INSTRUCTION - Count the lines in the records below that contain the word "далёка", and give only the number.

INPUT DATA -

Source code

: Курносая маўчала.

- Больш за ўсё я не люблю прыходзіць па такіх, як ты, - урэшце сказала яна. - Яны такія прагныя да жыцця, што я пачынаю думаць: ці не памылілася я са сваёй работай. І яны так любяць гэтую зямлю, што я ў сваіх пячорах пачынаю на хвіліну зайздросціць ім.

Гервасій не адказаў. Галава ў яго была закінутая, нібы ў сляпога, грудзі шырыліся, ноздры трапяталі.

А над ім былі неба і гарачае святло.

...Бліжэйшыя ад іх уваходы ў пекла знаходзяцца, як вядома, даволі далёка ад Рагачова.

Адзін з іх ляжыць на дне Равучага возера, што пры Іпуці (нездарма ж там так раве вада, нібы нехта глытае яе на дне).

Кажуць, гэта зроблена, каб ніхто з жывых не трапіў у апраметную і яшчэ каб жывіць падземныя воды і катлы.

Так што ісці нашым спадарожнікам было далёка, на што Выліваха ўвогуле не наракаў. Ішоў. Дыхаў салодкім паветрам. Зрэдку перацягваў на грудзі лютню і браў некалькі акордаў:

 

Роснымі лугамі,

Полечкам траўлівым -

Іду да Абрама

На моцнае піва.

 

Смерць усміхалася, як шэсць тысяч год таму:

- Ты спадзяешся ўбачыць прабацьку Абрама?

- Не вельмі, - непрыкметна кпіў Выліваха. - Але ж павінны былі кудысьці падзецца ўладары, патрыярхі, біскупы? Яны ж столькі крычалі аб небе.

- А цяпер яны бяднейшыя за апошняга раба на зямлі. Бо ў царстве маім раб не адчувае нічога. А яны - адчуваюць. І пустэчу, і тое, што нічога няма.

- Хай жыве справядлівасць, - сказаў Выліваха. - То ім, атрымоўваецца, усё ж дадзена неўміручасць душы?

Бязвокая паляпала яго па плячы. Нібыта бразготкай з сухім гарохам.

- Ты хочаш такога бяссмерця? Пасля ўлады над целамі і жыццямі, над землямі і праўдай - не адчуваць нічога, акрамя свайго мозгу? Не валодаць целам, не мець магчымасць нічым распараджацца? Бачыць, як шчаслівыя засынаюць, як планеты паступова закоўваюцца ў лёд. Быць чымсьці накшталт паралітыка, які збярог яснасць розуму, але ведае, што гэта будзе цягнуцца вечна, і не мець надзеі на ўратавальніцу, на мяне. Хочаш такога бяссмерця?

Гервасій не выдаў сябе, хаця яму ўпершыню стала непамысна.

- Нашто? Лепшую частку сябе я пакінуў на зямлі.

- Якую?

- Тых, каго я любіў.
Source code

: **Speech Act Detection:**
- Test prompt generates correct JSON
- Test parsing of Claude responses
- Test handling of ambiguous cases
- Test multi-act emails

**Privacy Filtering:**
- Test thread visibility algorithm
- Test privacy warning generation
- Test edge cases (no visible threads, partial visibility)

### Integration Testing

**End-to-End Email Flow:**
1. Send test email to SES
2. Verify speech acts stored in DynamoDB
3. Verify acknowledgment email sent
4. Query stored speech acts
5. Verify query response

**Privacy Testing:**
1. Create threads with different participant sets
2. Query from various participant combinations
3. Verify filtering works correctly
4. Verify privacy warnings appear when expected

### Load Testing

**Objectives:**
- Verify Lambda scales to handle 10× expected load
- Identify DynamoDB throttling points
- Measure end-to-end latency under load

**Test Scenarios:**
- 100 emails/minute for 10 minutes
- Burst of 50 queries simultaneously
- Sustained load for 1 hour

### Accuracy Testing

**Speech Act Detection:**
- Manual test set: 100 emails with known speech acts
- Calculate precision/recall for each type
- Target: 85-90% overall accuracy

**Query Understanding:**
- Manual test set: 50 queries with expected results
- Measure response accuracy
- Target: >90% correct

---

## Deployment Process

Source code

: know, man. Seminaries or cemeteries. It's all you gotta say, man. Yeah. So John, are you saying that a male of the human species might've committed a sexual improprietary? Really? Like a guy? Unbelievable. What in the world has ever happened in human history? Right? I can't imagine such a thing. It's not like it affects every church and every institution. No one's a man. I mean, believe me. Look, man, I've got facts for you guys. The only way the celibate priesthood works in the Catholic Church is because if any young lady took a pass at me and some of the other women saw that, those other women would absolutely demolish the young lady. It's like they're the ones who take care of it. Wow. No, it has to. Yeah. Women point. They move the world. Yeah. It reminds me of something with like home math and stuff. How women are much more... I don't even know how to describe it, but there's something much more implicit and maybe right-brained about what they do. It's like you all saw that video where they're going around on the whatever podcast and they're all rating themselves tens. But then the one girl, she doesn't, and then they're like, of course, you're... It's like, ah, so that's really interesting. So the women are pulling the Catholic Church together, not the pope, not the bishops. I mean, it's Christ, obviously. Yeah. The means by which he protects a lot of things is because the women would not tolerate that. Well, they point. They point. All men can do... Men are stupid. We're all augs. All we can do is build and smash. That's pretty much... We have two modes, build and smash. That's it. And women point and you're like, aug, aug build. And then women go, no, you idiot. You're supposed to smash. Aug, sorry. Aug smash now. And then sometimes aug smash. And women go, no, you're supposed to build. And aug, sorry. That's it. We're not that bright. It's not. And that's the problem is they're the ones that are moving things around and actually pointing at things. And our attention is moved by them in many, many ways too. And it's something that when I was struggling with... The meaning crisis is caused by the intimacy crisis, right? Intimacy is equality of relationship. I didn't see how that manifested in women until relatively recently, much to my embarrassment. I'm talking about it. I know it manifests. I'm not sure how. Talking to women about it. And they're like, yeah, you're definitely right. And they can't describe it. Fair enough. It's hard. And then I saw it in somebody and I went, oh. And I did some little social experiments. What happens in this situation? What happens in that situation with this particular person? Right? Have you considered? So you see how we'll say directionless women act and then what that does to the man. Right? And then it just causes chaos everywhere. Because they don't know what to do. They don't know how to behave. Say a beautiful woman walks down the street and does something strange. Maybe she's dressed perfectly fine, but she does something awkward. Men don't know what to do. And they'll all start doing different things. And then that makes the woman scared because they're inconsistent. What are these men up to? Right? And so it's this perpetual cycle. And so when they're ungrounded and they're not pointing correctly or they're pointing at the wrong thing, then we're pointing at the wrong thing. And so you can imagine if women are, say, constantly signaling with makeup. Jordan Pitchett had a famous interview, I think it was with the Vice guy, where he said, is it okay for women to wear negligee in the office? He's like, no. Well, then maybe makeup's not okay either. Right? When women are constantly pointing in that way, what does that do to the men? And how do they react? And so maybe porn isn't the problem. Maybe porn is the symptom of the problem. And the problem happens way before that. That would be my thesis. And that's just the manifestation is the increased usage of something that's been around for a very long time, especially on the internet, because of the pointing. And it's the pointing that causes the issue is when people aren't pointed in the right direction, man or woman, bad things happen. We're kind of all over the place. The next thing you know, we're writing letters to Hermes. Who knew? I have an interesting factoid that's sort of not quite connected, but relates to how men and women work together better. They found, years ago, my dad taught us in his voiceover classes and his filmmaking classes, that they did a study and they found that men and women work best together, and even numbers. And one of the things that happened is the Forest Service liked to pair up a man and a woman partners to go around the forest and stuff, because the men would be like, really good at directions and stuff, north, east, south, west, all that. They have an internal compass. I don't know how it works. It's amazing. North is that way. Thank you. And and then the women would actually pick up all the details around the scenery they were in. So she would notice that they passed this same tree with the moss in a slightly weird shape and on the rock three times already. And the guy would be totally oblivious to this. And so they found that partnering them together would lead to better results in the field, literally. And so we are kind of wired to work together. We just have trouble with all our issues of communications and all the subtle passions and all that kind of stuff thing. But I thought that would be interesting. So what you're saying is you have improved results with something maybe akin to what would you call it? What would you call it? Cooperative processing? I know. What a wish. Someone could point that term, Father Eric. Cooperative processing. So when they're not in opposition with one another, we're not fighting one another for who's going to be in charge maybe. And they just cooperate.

ANSWER FOR THE TASK - 2